▶ _What you will do_:
Please quote the entire listing below verbatim, line for line.

-- Start of Data provided --

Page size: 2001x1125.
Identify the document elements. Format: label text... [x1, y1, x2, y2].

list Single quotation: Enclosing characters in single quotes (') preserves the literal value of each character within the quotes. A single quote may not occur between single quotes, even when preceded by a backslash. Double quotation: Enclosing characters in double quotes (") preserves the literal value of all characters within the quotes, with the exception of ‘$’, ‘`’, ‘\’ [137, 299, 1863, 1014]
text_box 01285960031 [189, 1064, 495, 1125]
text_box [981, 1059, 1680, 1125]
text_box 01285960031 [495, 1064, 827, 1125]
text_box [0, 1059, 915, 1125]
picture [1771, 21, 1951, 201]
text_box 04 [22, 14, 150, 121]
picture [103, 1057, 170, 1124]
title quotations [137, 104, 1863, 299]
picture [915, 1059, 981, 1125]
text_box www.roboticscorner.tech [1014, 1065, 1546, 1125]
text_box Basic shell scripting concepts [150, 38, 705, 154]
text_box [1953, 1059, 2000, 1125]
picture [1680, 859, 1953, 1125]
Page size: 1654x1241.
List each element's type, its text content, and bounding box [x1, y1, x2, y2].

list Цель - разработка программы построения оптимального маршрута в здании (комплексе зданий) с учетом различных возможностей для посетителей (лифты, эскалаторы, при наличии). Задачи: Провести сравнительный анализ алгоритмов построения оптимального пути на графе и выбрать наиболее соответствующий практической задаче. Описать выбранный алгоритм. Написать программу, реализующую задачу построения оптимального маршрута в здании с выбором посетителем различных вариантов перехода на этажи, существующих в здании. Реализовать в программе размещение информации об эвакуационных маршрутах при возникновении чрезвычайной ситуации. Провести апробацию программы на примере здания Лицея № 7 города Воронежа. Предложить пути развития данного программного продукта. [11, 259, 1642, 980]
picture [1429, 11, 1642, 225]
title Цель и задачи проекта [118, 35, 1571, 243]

-- End of Data provided --

▶ _Result_:
Page size: 2001x1125.
Identify the document elements. Format: label text... [x1, y1, x2, y2].

list Single quotation: Enclosing characters in single quotes (') preserves the literal value of each character within the quotes. A single quote may not occur between single quotes, even when preceded by a backslash. Double quotation: Enclosing characters in double quotes (") preserves the literal value of all characters within the quotes, with the exception of ‘$’, ‘`’, ‘\’ [137, 299, 1863, 1014]
text_box 01285960031 [189, 1064, 495, 1125]
text_box [981, 1059, 1680, 1125]
text_box 01285960031 [495, 1064, 827, 1125]
text_box [0, 1059, 915, 1125]
picture [1771, 21, 1951, 201]
text_box 04 [22, 14, 150, 121]
picture [103, 1057, 170, 1124]
title quotations [137, 104, 1863, 299]
picture [915, 1059, 981, 1125]
text_box www.roboticscorner.tech [1014, 1065, 1546, 1125]
text_box Basic shell scripting concepts [150, 38, 705, 154]
text_box [1953, 1059, 2000, 1125]
picture [1680, 859, 1953, 1125]
Page size: 1654x1241.
List each element's type, its text content, and bounding box [x1, y1, x2, y2].

list Цель - разработка программы построения оптимального маршрута в здании (комплексе зданий) с учетом различных возможностей для посетителей (лифты, эскалаторы, при наличии). Задачи: Провести сравнительный анализ алгоритмов построения оптимального пути на графе и выбрать наиболее соответствующий практической задаче. Описать выбранный алгоритм. Написать программу, реализующую задачу построения оптимального маршрута в здании с выбором посетителем различных вариантов перехода на этажи, существующих в здании. Реализовать в программе размещение информации об эвакуационных маршрутах при возникновении чрезвычайной ситуации. Провести апробацию программы на примере здания Лицея № 7 города Воронежа. Предложить пути развития данного программного продукта. [11, 259, 1642, 980]
picture [1429, 11, 1642, 225]
title Цель и задачи проекта [118, 35, 1571, 243]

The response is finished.